→ PROBLEM TO SOLVE:
Would you reproduce exactly, and only, the lines starting at the one with "candle holder: present [463,379,524,528]" and ending at the last line of the data, with both included? Leave the pictures out.

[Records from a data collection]
==*==

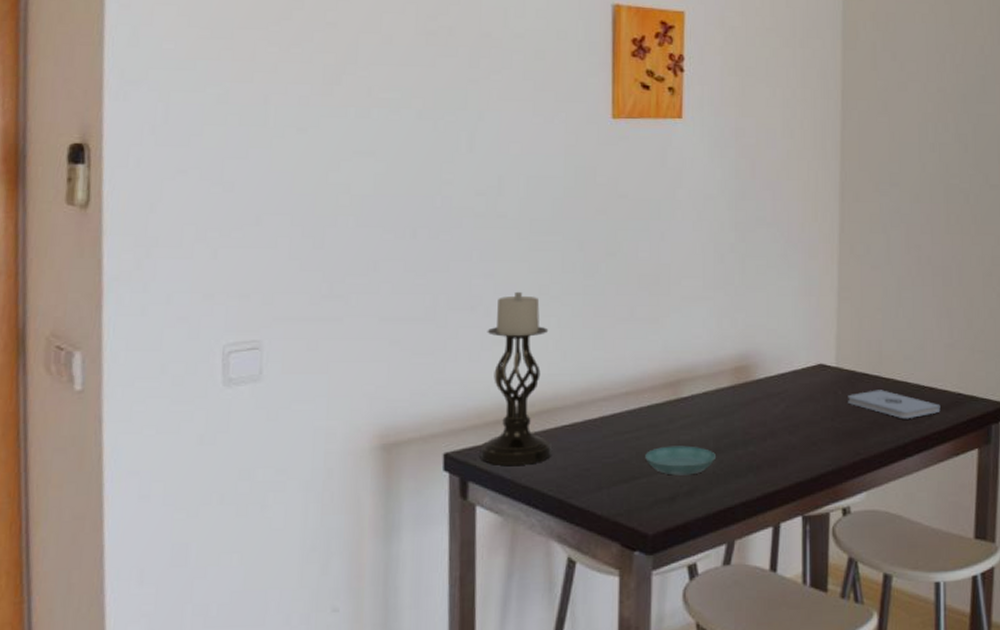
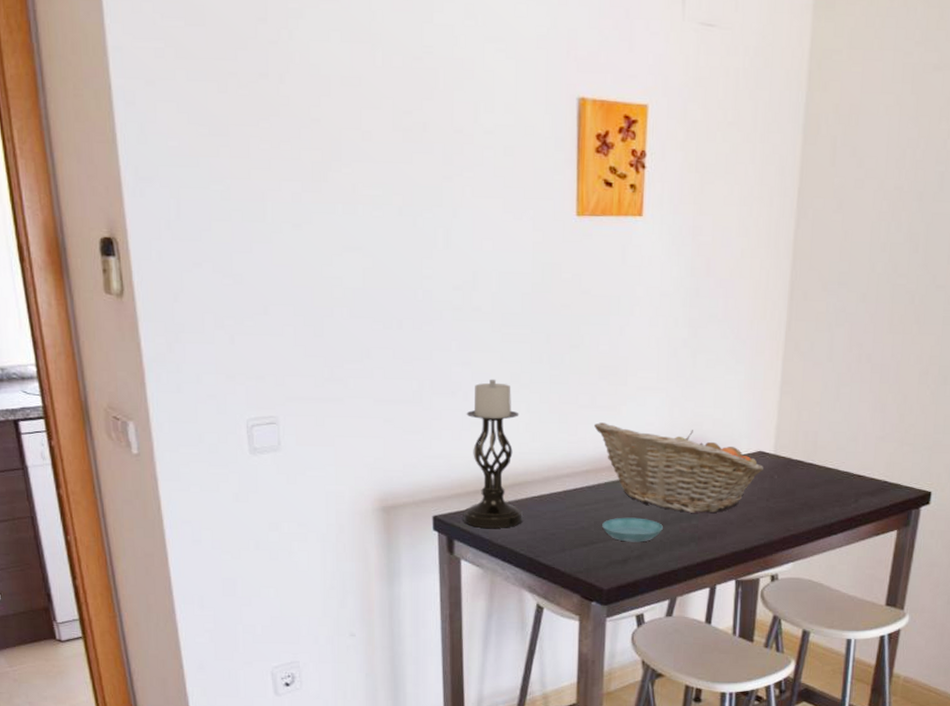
fruit basket: none [634,337,827,438] -> present [594,422,765,513]
notepad: present [848,390,941,419] -> none [783,475,867,502]

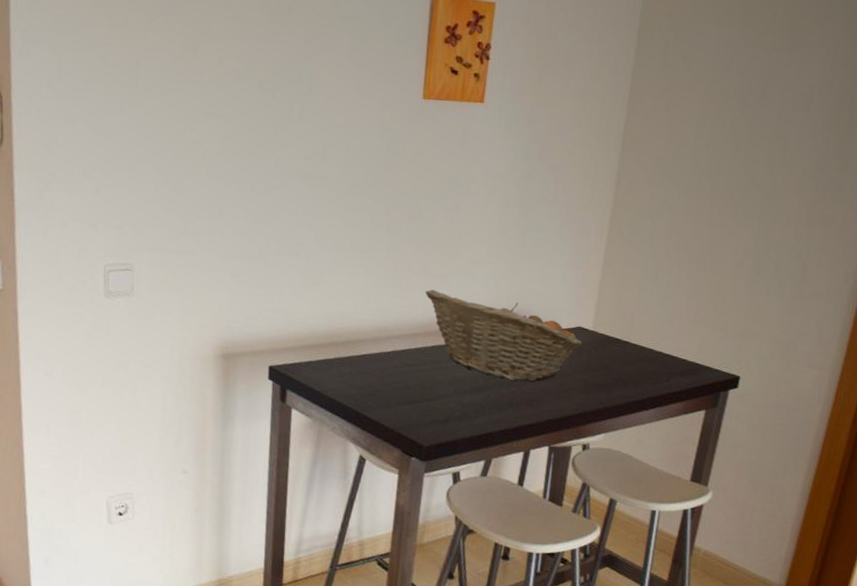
candle holder: present [463,379,524,528] -> none [296,242,357,382]
saucer: present [602,517,663,542] -> none [426,379,484,405]

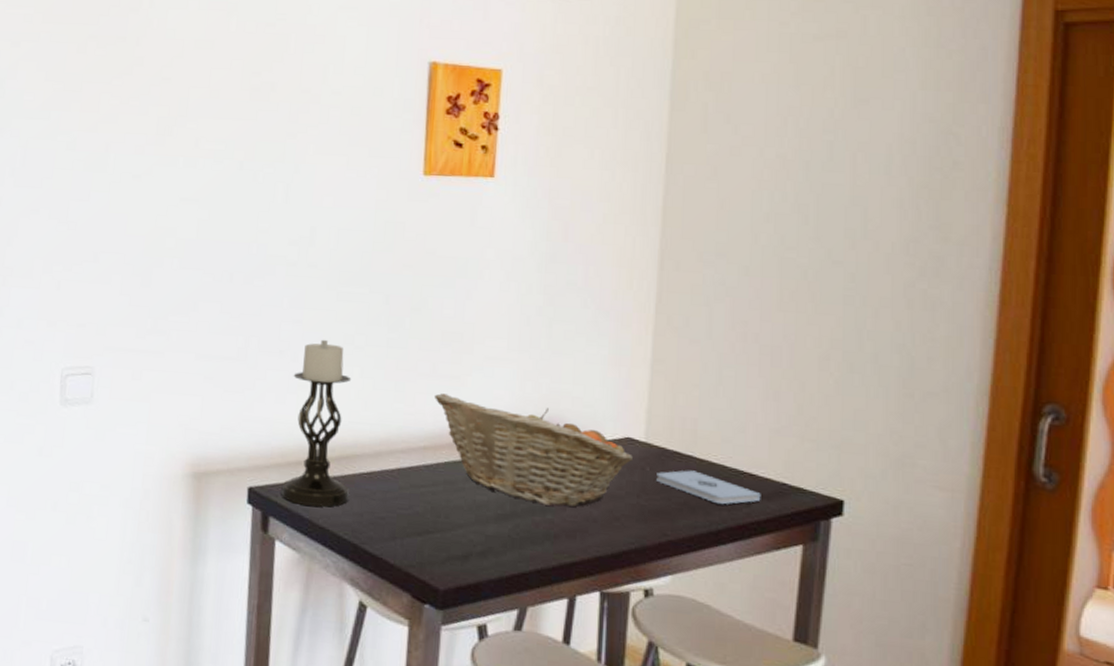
candle holder: none [296,242,357,382] -> present [281,339,352,507]
notepad: none [599,353,678,380] -> present [656,470,761,505]

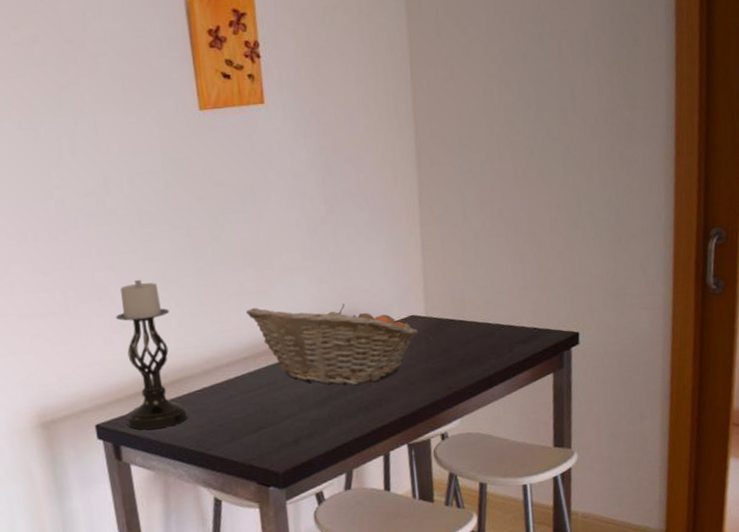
notepad: present [656,470,761,505] -> none [438,332,519,355]

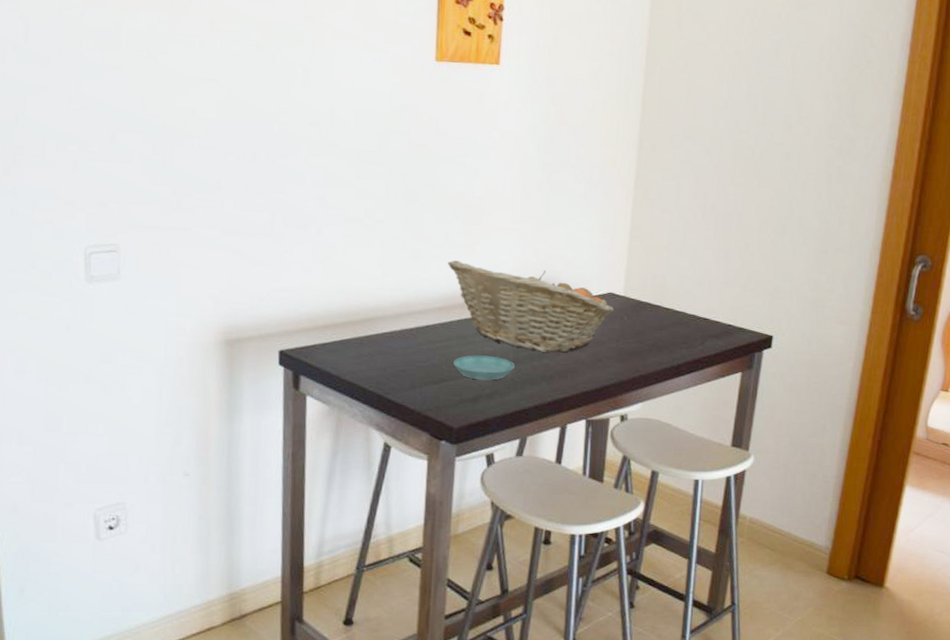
candle holder: present [115,279,189,430] -> none [310,214,374,364]
saucer: none [268,396,329,423] -> present [453,355,514,381]

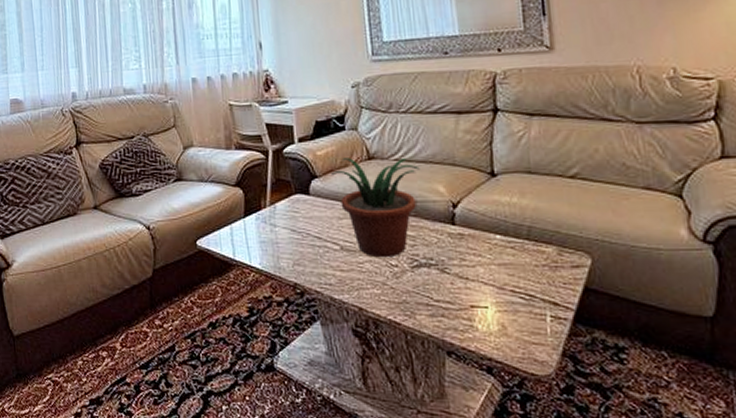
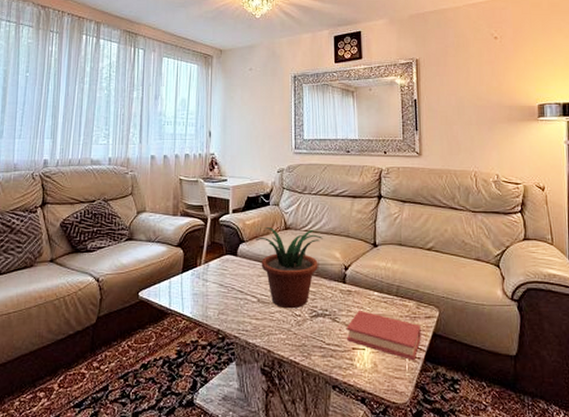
book: none [459,259,567,323] -> present [346,311,421,361]

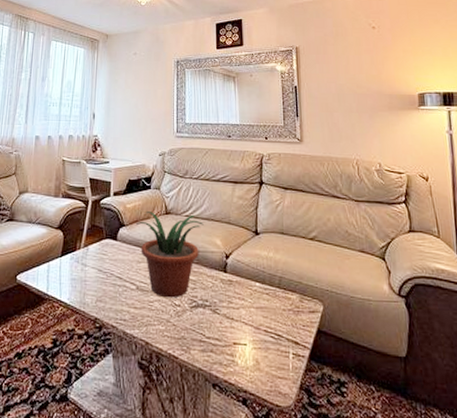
book: present [346,311,421,361] -> none [227,302,305,360]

==*==

→ TASK OUTPUT:
candle holder: present [463,379,524,528] -> none [296,242,357,382]
saucer: present [602,517,663,542] -> none [426,379,484,405]

candle holder: none [296,242,357,382] -> present [281,339,352,507]
notepad: none [599,353,678,380] -> present [656,470,761,505]

notepad: present [656,470,761,505] -> none [438,332,519,355]

candle holder: present [115,279,189,430] -> none [310,214,374,364]
saucer: none [268,396,329,423] -> present [453,355,514,381]

book: none [459,259,567,323] -> present [346,311,421,361]

book: present [346,311,421,361] -> none [227,302,305,360]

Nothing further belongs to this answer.